I work in healthcare, it’s my past jobs that influence my writing the most.

Has that work helped you create characters, or have you invented the characters through the madcap style? Would you ever socialise with any of them if they came to life?
They’re just shades of me. I would go out The Earth Day fairy. I liked her, plus I based her on one of my more pleasant former co-workers.

Do you make really strong connections with your characters or dream about them?
Nope. They are all slaves to my conscious mind.

Did it take you a long time to draw all of the randomness into a finished book?
A couple months here and there.

Does editing feature as a large part of making sure that you’ve keep the unconventional essence?
I go over the books about five or six times, then I have them professionally edited.

And how did you come about the book cover?
I designed it myself. The idea just came to me while I was at work: smiling dead animals! It conveyed the right amount of cute and creepy at the same time.

I have to agree that you’ve managed to hit that combination of cute and creepy. Did you find striking the balance between creepy and cute the most worthwhile aspect of writing?
No, it was the randomness. I felt like I was really doing something new and different.

Are you working on another new and different project at the moment?
Yes, another book of short stories and a sequel to my “Ruins of the Fall” series.

As you’ve successfully seen a book to market, do you have any tips for other authors wanting to stand out from the crowd?
Get your stuff professionally edited. It makes all the difference in the world.

What are you opinions on the current arena of self-publishing?
I feel the internet has made self-publishing easier and REALLY crowded the market. If I were a more avid reader, I’d be in heaven right now. For writers, however, the market is intense.

Despite not being an avid reader, you must still have some favourite authors who have sway your style.
Ralph Ellison and Frederick Douglass, I don’t think they’ve influenced my writing style. They just inspired me to do more than what other writers are doing.
Have you ever been really inspired by a line or quote from one of these authors?
It’s not the quotes. It’s the concepts that thrill me about other authors.

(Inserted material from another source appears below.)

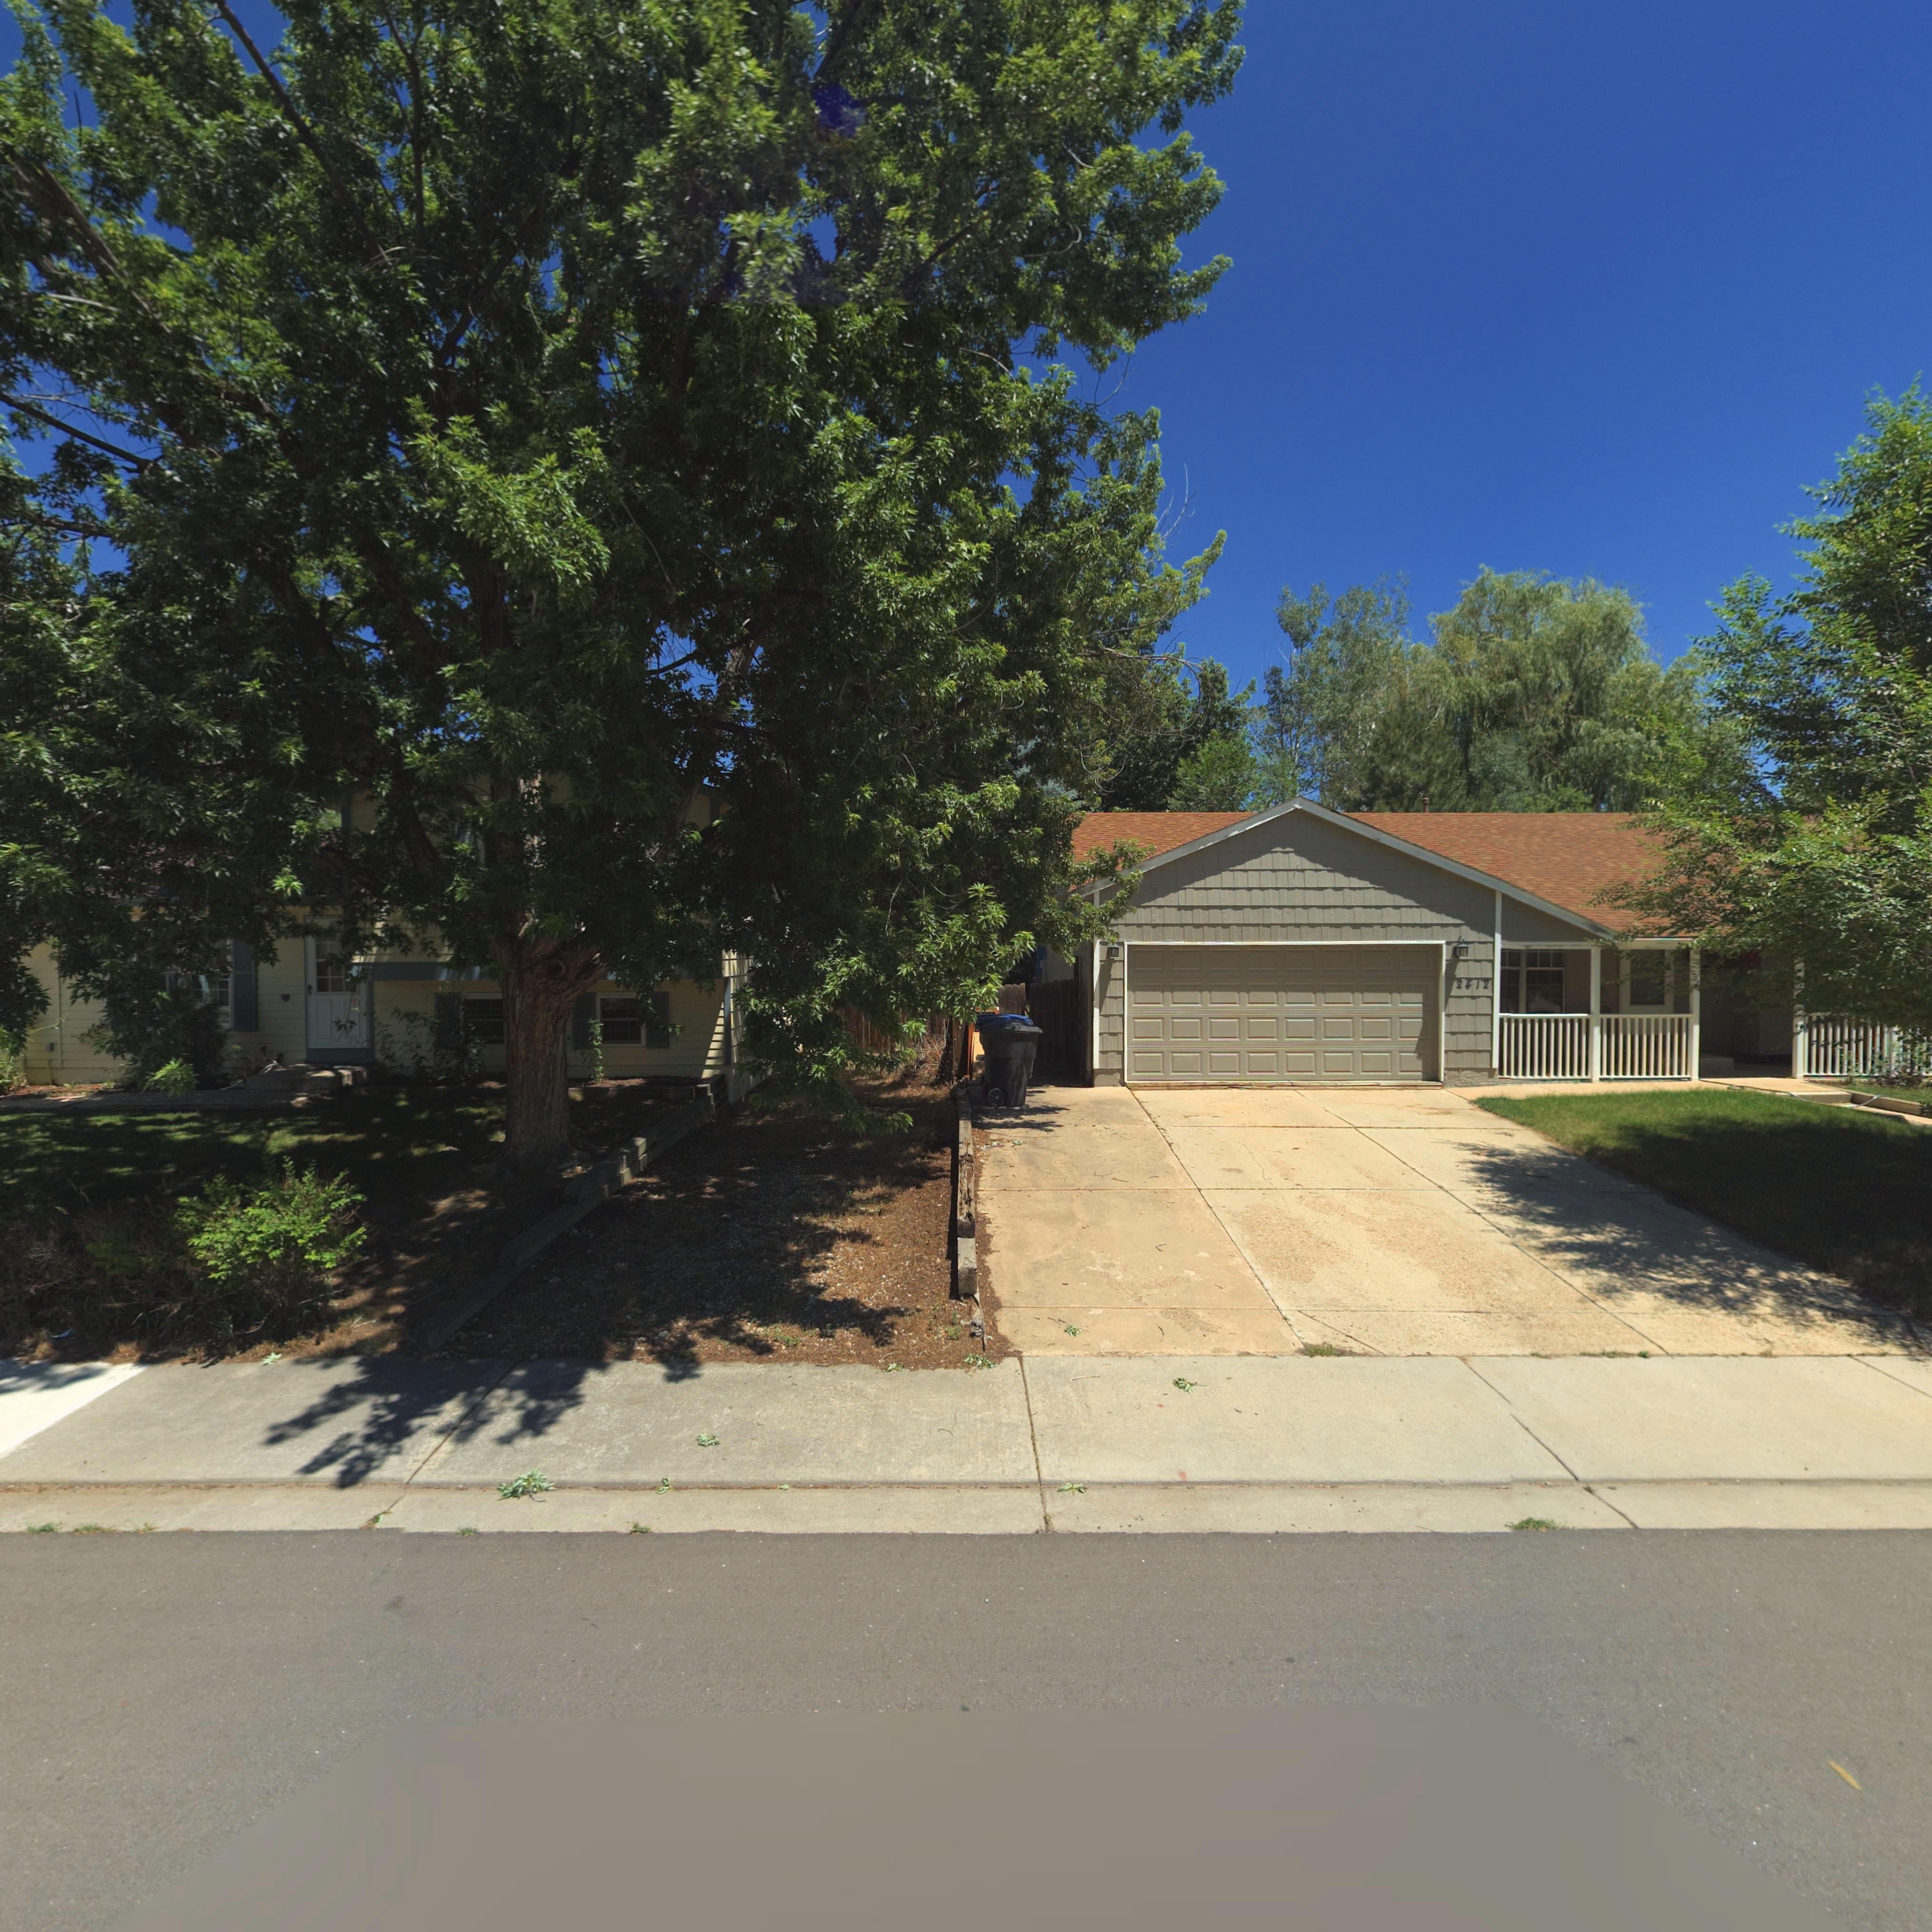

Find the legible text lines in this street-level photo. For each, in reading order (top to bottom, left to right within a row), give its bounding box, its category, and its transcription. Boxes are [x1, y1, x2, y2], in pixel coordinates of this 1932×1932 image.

[1456, 978, 1490, 990] StreetNumber: 2412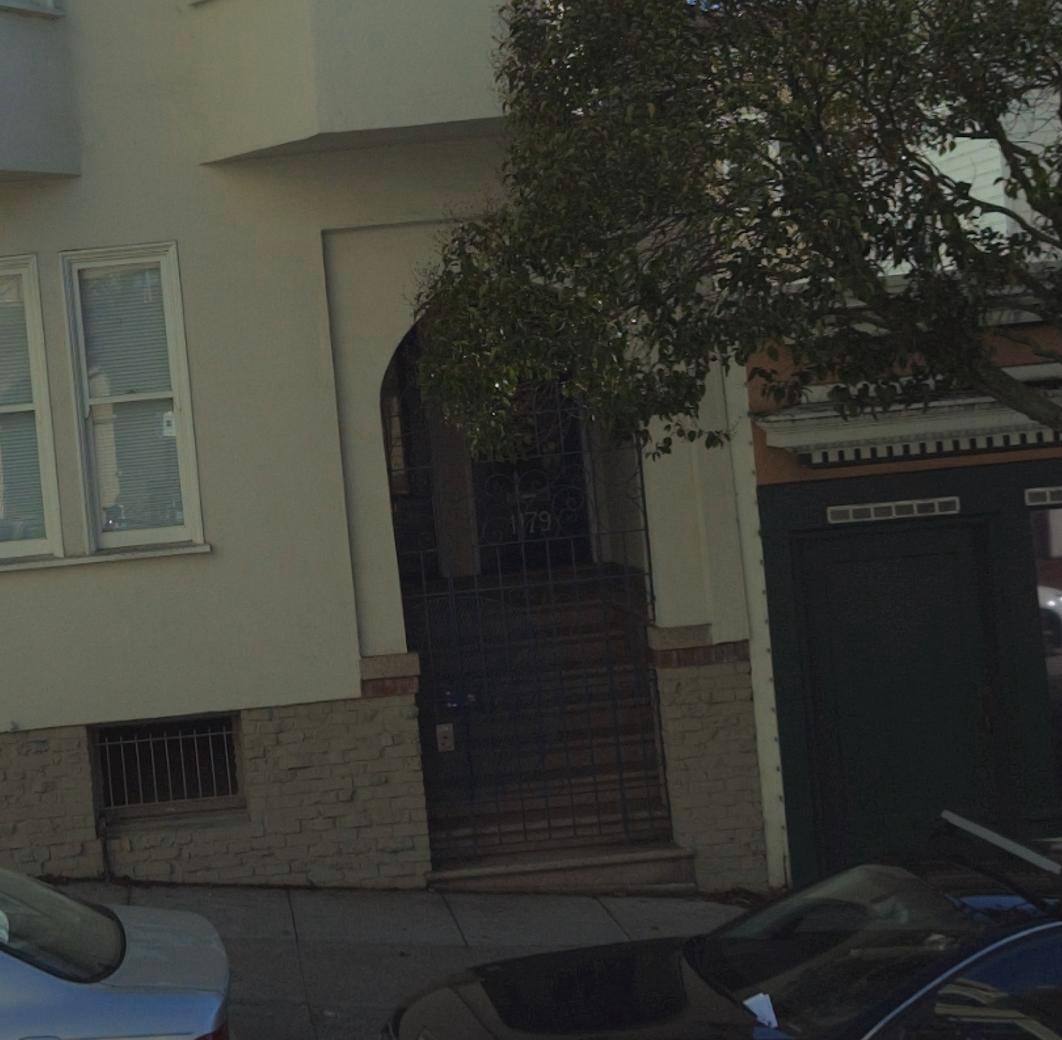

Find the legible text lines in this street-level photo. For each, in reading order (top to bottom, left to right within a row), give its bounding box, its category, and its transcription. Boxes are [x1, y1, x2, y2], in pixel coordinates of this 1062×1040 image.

[508, 508, 553, 536] StreetNumber: 1179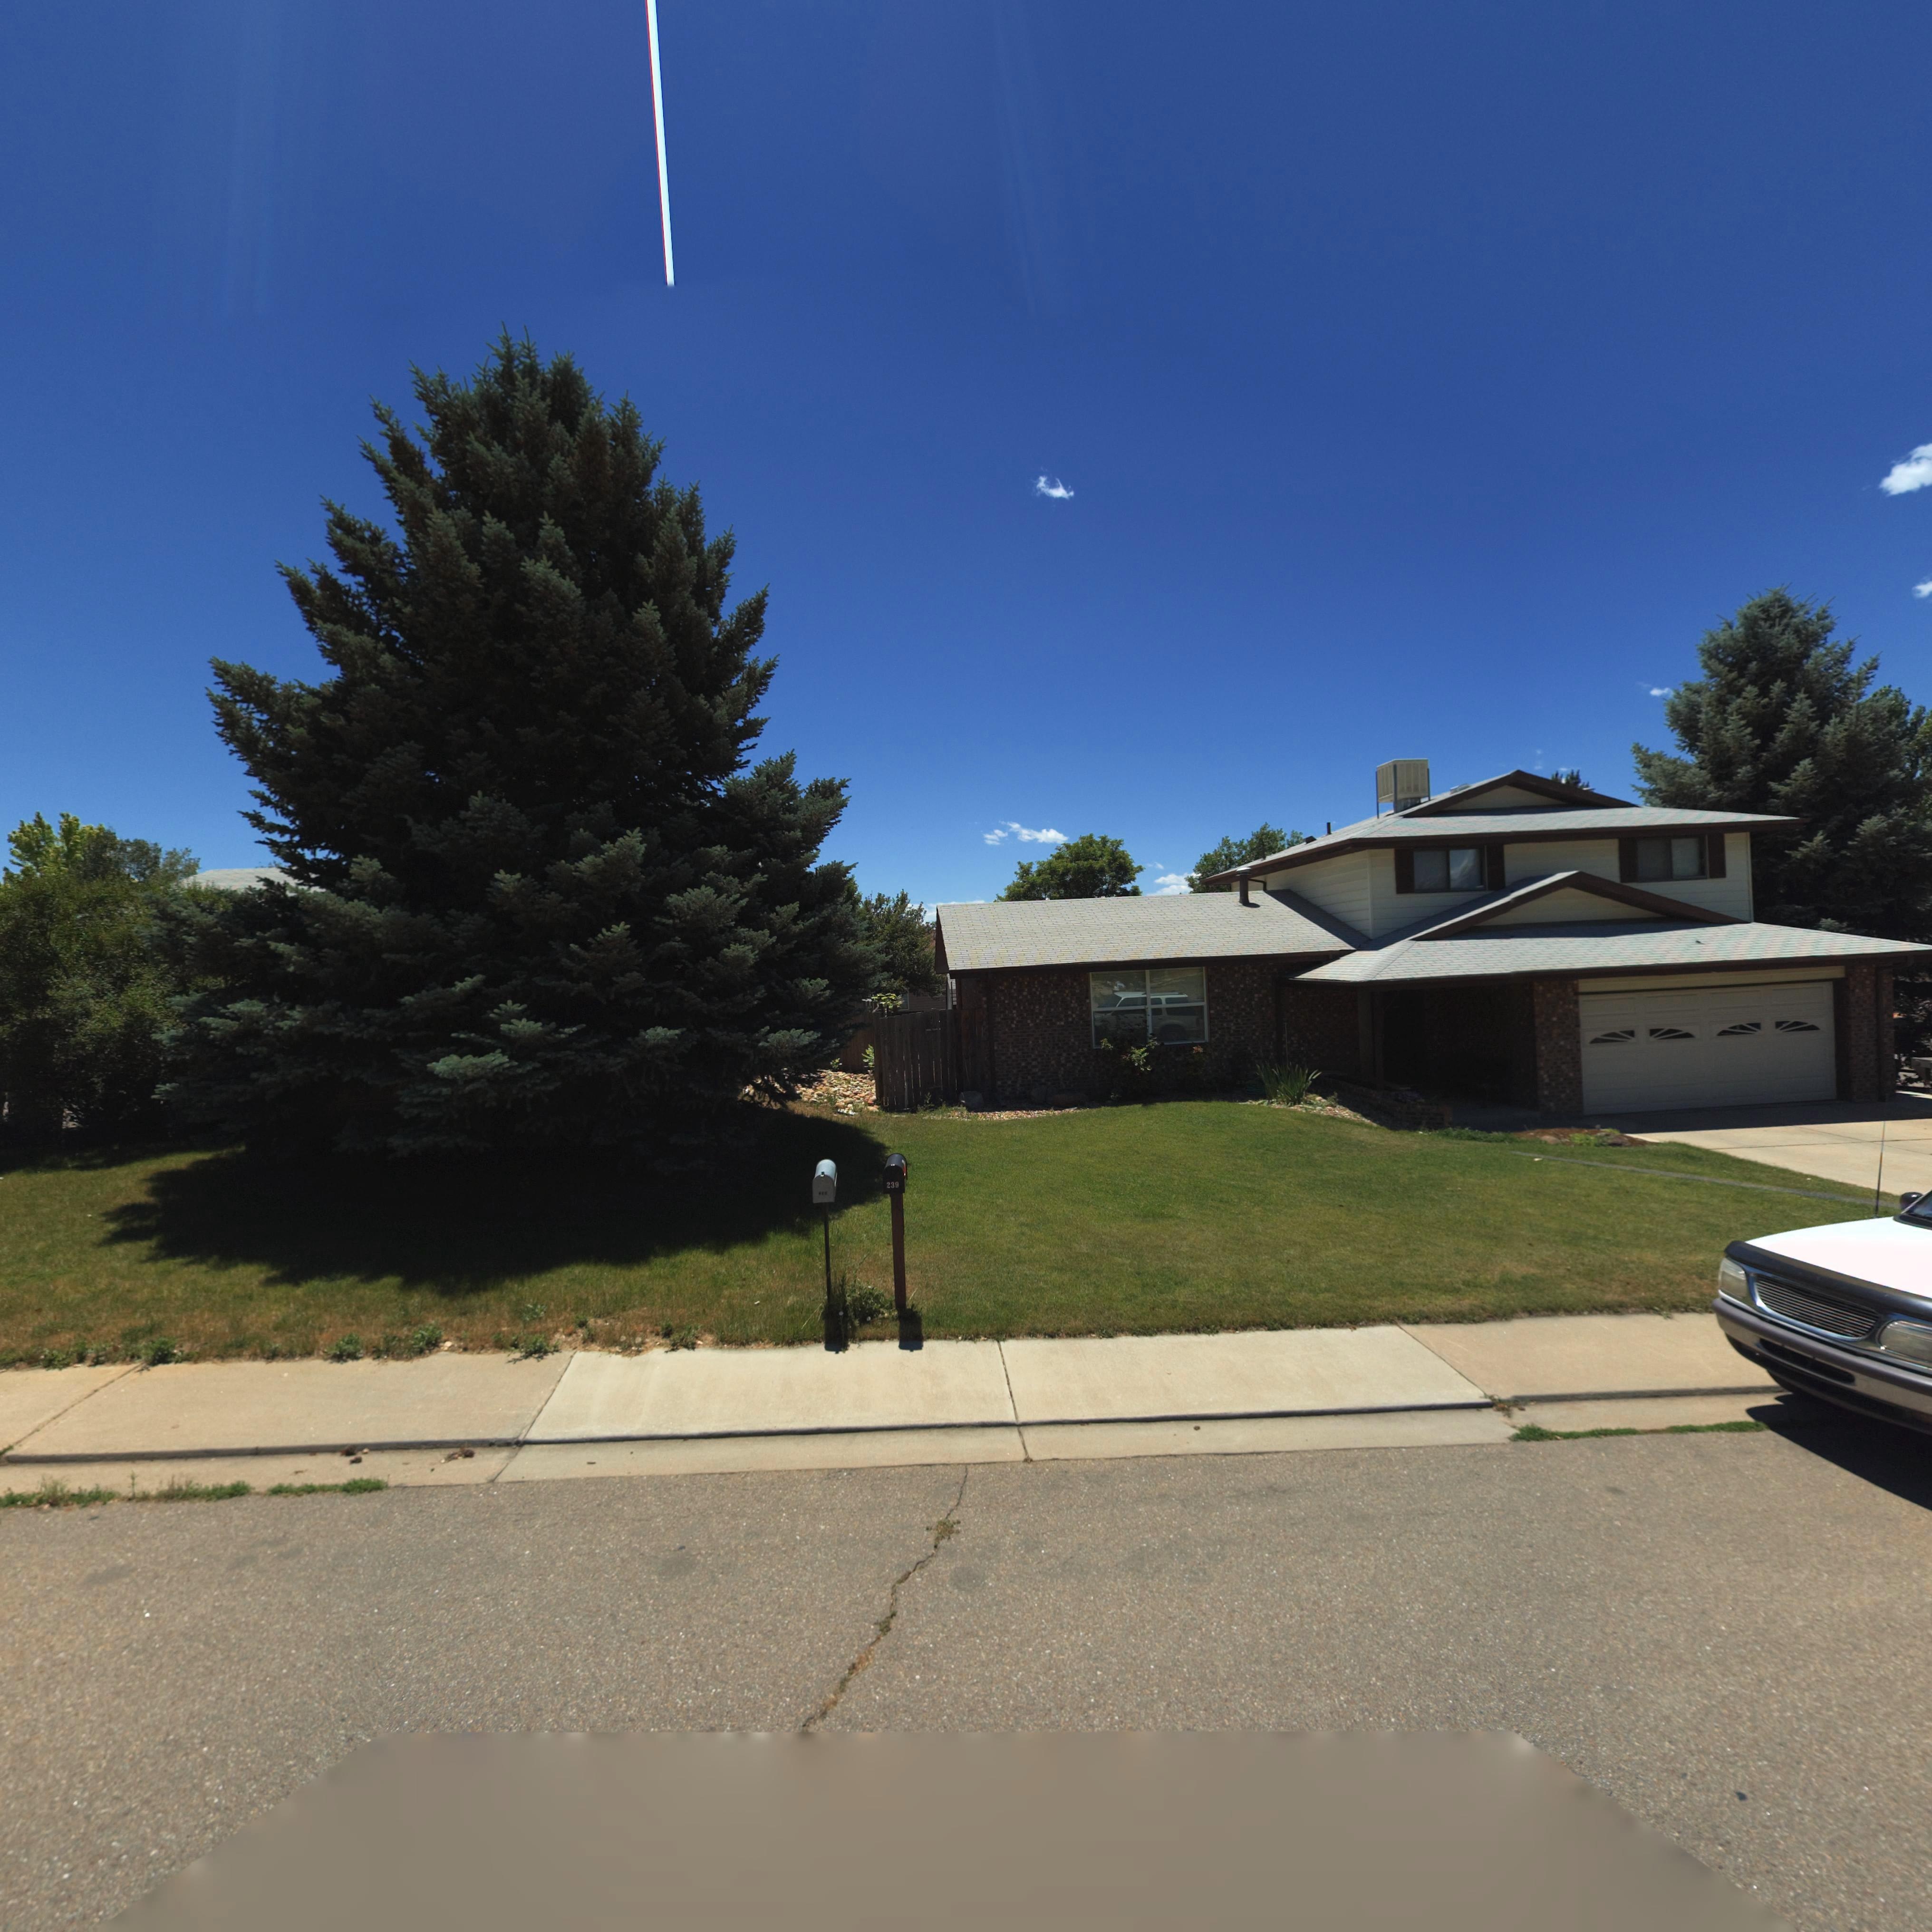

And now we’re onto my favourite section of each interview, the quick fire round, so get your wit, weird and randomness ready and let us know:
What is your favourite word?
What was your favourite book as a child?
Where the Wild Things Are
What are you currently reading?
If you could breed two animals together to defy the laws of nature what new animal would you create?
Nothing. Nature tends to defy itself.
What is your zodiac sign?
Do you have any philosophies that you live by?
Ideals that aren’t worth dying for aren’t worth having.
Who is your favourite literary character?
Can you stand on your hands unassisted?


Can you curl your tongue?
Which are cooler? Dinosaurs or Dragons?
There’s a difference?
What’s the most unusual name you’ve ever come across?
Khalid Diqbal
And that’s it for today. Thanks for being so generous with your time Russell and I wish you the best of luck with your promotion of ‘Flowers & Kittens: Dark, Weird Stories’, and also with your progress on your current book project.